Der zentrale Unterschied

Beim klassischen Brute-Force-Angriff werden viele mögliche Passwörter gegen ein einzelnes Konto oder einen Hash getestet. Password Spraying dreht die Strategie: wenige häufige Passwörter werden gegen viele Konten verteilt.

Damit umgehen Angreifer oft einfache Lockout-Mechanismen, die nur auf einzelne Nutzerkonten schauen.

Warum beide Angriffe unterschiedliche Schwächen ausnutzen

  • Brute Force profitiert von schwachen Passwörtern und schlechten Hashing-Parametern.
  • Password Spraying nutzt Standardkennwörter und schwache Unternehmenshygiene aus.
  • Beide werden gefährlicher, wenn MFA fehlt oder schlecht umgesetzt ist.

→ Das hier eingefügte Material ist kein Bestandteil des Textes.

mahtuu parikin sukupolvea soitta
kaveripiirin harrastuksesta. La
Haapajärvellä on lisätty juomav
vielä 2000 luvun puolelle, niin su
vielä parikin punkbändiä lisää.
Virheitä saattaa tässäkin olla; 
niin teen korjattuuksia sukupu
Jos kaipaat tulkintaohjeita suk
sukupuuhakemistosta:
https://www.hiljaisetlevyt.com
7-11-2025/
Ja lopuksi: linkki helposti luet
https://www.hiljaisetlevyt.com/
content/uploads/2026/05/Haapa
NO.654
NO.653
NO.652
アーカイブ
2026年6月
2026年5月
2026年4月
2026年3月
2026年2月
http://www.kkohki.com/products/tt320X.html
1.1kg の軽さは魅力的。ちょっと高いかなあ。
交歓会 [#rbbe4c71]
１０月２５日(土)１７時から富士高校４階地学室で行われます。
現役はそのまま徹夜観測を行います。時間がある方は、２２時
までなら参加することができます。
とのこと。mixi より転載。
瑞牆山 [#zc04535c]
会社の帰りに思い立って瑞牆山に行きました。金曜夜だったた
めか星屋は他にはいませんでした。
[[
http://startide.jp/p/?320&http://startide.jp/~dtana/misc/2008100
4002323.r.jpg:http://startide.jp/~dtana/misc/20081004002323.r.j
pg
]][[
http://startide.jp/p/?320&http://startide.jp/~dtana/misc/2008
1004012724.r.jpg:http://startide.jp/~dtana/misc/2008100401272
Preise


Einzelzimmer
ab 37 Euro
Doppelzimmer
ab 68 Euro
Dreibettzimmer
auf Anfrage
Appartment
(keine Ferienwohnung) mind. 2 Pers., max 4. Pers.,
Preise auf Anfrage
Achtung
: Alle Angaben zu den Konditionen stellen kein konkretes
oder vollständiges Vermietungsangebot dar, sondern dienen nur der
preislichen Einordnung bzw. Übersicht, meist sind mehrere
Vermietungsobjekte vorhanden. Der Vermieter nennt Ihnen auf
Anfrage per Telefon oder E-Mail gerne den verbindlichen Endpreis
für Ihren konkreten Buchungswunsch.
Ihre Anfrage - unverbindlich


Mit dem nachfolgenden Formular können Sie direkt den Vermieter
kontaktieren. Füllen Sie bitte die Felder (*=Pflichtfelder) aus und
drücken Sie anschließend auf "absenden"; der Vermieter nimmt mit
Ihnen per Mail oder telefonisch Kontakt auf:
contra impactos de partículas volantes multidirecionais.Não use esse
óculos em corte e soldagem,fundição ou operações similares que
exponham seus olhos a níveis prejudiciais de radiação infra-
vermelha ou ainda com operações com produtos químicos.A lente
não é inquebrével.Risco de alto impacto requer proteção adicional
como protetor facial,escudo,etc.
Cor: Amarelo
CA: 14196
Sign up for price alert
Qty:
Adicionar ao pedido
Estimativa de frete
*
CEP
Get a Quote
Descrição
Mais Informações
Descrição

Welche Abwehrmaßnahmen am besten wirken

Starke Passwörter, MFA, Rate-Limits und gutes Monitoring decken unterschiedliche Angriffsformen gemeinsam ab. Es reicht nicht, nur auf eine Technik zu setzen.

Gerade bei Organisationen sind Passwortpolitik und Sign-in-Telemetrie wichtig, weil Spraying häufig gegen viele Mitarbeiterkonten gleichzeitig läuft.

Kurz-Checkliste

Die wichtigsten Maßnahmen aus diesem Leitfaden in kompakter Form.

  • Keine Standard- oder Basispasswörter zulassen.
  • MFA für kritische Konten und Teams verpflichtend machen.
  • Anmeldeversuche überwachen, nicht nur harte Lockouts konfigurieren.